START TEXT FOR ANALYSIS

Why Do We Lose Our Sense Of Taste During A Bad Cold?

Table of Contents (click to expand)

Common cold affects realization of food flavor not the taste of food. Flavor perception requires both taste and smell perception. Therefore, a blocked nose affects flavor of food since the sense of smell is impaired.

All of us know that annoying feeling when your nose turns into a faucet, the sneezes never cease, and you feel like your head could roll off your body at any moment. All those signs point to one truth…. you have a cold! Many people feel that relief will come in the form of warm beverages, soup, and bedrest, but colds dig a bit further into your misery and even make your food taste like nothing!

Understandably, you won’t be able to smell things due to all the mucus in your nose, but why does a cold steal away your sense of taste too? The answer to that question lies in knowing how our senses of smell and taste are closely interlinked. However, let’s first begin by identifying how we taste anything at all.


The Anatomy Of Taste

taste bud anatomy
source: beerpage.com

Our sense of taste is derived from the interaction of stimuli (such as food) with the sensory receptors in our mouth and throat. Within the mouth, the tongue and the palate (the roof of the mouth) are responsible for tasting most of that delicious pepperoni pizza you ordered.

If you closely observe your tongue, you will see that it is not smooth, but rather rough and bumpy. These tiny protuberances on your tongue are called papillae, which is where your taste buds reside. Our taste buds can contain as little as a single taste receptor or as many as 50 to 150 receptor cells.

When you put food on your tongue, the molecules in the food bind to and thereby stimulate the gustatory (taste) receptors. There are different receptors for different types of tastes that we associate with the five common tastes: sweetness, sourness, bitterness, saltiness, and umami (although there is recent research to identify taste receptors that also detect fattiness).

END TEXT FOR ANALYSIS
START EXTRACTED INFORMATION

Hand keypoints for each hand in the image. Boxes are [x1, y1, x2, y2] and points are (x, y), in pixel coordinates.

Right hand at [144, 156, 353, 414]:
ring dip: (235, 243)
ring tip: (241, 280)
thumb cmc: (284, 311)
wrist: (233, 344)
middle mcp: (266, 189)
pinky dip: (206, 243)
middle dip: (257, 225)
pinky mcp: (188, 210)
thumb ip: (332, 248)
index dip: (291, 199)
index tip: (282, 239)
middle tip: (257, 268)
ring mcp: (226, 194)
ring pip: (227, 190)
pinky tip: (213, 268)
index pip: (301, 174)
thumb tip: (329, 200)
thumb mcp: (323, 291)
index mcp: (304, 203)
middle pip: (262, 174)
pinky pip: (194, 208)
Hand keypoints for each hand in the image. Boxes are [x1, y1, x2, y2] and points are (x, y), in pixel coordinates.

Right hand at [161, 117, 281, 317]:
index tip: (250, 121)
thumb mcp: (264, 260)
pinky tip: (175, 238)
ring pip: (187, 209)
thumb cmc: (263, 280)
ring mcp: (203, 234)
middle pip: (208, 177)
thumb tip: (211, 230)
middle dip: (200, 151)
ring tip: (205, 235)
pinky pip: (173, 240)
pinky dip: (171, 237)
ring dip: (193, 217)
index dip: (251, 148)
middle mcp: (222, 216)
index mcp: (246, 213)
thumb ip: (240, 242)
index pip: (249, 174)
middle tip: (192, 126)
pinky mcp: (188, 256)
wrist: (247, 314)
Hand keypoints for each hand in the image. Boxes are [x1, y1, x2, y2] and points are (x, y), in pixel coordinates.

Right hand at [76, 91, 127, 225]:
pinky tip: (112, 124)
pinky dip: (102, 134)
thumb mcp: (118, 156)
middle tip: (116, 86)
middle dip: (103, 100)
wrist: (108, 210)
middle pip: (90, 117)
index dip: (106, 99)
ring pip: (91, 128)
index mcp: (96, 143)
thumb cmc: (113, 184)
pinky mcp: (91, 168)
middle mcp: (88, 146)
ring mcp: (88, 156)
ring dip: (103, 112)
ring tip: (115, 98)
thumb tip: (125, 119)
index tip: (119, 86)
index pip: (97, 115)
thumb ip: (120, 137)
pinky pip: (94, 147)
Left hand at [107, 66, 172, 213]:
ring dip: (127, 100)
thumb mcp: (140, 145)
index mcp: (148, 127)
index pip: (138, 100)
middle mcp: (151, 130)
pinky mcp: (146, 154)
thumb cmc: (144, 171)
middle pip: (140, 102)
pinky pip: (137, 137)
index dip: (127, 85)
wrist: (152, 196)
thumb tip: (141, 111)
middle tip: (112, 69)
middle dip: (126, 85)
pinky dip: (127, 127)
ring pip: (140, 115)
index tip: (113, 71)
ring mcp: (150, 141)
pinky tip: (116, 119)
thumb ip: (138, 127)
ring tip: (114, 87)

END EXTRACTED INFORMATION

USING THE INFORMATION.
A: What are the tiny bumps on the tongue that hold the taste buds called, according to the article on colds and taste?
B: Repeat the stretch of the article on colds and taste from "Our sense of taste is" through "150 receptor cells.".
C: Write the next part of the article on colds and taste, picking up after its final sentence.

RESPONSES TO THE TASKS.
A: They are called papillae.

B:
Our sense of taste is derived from the interaction of stimuli (such as food) with the sensory receptors in our mouth and throat. Within the mouth, the tongue and the palate (the roof of the mouth) are responsible for tasting most of that delicious pepperoni pizza you ordered.

If you closely observe your tongue, you will see that it is not smooth, but rather rough and bumpy. These tiny protuberances on your tongue are called papillae, which is where your taste buds reside. Our taste buds can contain as little as a single taste receptor or as many as 50 to 150 receptor cells.

C:
Receptors that detect sweetness, for example, will get activated when glucose, or some other similar carbohydrate, like fructose or sucrose, binds to it. Receptors that sense saltiness respond to the ions in salt: sodium and chloride ions. In this way, the millions of sensory receptors in the mouth create a taste profile of that topping-packed slice.

These taste receptors are connected to neurons that carry the taste of our hypothetical pepperoni pizza to the brain through one of three cranial nerves—the facial nerves VII, the vagus nerve, and the glossopharyngeal nerve. This information finally reaches the gustatory cortex in the frontal lobe of the brain. Here the brain deciphers that what you ate was a pepperoni pizza.

Also Read: Why Does Bitter Food Taste Bad?

Smell Affects The Taste And Flavor Of Food

However, this is only the taste of food, not its flavor. What we colloquially considered “taste” is actually the flavor of food. During a cold, it is the perception of flavor that is compromised.

This connection is called the retronasal passage.

Consider our pepperoni pizza.

Before you take a bite, the familiar waft of bread, cheese and meat tingle the olfactory receptors in the nose. Even as you chew the pizza, molecules travel up the nasal cavity, further stimulating them, called retronasal olfaction. The information from the olfactory receptors in the nose reaches the olfactory lobes in the brain. The texture and temperature of the pizza, the so-called “mouth feel” is also registered.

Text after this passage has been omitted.